Malam telah berlalu, Adzan subuh sebagai panggilan sholat membangunkan aku. Mentari pagi datang menyambut, dengan sedikit malu menyapa "selamat pagi wahai pujangga". Sejenak kumelamun membayangkan indahnya rembulan malam. Keindahan yang dihiasi dengan cahaya bintang-bintang yang gemerlapan yang telah meninggalkanku seiring datangnya pagi. Namun lamunanku cepat berlalu seketika, begitu mendengar sapaan dan merasakan sejuknya mentari pagi.
Kuambil sebuah pena, kuukir di atas ketas putih nan suci, sajak-sajak indah tentangmu wahai mentari pagi. Kedatanganmu bagai sebuah obat inspirasi baru, menggantikan indahnya rembulan malam yang semalaman membayangiku.

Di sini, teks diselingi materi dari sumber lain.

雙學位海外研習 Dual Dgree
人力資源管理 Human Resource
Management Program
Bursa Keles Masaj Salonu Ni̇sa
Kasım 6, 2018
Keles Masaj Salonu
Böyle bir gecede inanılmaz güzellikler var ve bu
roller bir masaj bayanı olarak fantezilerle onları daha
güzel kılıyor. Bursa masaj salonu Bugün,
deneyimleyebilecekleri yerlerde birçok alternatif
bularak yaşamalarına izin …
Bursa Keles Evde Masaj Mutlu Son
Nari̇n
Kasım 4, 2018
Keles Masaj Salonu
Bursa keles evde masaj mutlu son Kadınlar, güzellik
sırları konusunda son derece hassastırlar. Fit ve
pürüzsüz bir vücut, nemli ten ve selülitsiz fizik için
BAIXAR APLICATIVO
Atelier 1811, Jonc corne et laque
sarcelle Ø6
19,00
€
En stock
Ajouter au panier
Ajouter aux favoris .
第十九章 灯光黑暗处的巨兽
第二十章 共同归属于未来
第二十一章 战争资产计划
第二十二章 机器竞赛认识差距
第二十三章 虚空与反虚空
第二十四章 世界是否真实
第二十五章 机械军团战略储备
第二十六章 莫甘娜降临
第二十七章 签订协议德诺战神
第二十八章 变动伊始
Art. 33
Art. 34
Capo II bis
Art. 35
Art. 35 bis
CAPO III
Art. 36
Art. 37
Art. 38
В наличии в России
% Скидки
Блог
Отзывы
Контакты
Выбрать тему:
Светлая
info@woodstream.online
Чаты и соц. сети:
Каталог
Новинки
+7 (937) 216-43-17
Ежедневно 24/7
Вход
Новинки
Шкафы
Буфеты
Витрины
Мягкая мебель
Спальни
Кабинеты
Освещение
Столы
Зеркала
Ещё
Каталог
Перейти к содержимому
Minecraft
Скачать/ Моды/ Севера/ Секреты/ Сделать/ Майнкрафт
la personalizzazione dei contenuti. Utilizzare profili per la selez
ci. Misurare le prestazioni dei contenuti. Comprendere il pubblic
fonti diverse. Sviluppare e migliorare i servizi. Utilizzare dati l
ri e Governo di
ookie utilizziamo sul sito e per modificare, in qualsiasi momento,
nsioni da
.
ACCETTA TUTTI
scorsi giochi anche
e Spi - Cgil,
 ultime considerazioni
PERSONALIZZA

Cahaya manismu memberi warna berbeda pada embun-embun di atas rerumputan. Kecantikan dan keanggunanmu menjadi bunga-bunga di taman, mekar dan semua tersenyum akan kedatanganmu.
Mentari pagi, selembar kertas tak cukup untuk menuliskan rasa kagumku padamu. Namun rasa kagum seakan tersandung pada batu-batu kecil pertanyaan dalam hati. Akankah engkau mau menemaniku sampai siang nanti, saat berubah menjadi mentari siang yang panas. Sudihkah engkau tetap memberikan keindahan padaku saat duduk menatap senja di sore hari, sebelum malam menjemput ajalku ke peristrahatan terakhirku. Hanya tuhan dan engkau wahai mentari pagi yang mengetahuinya.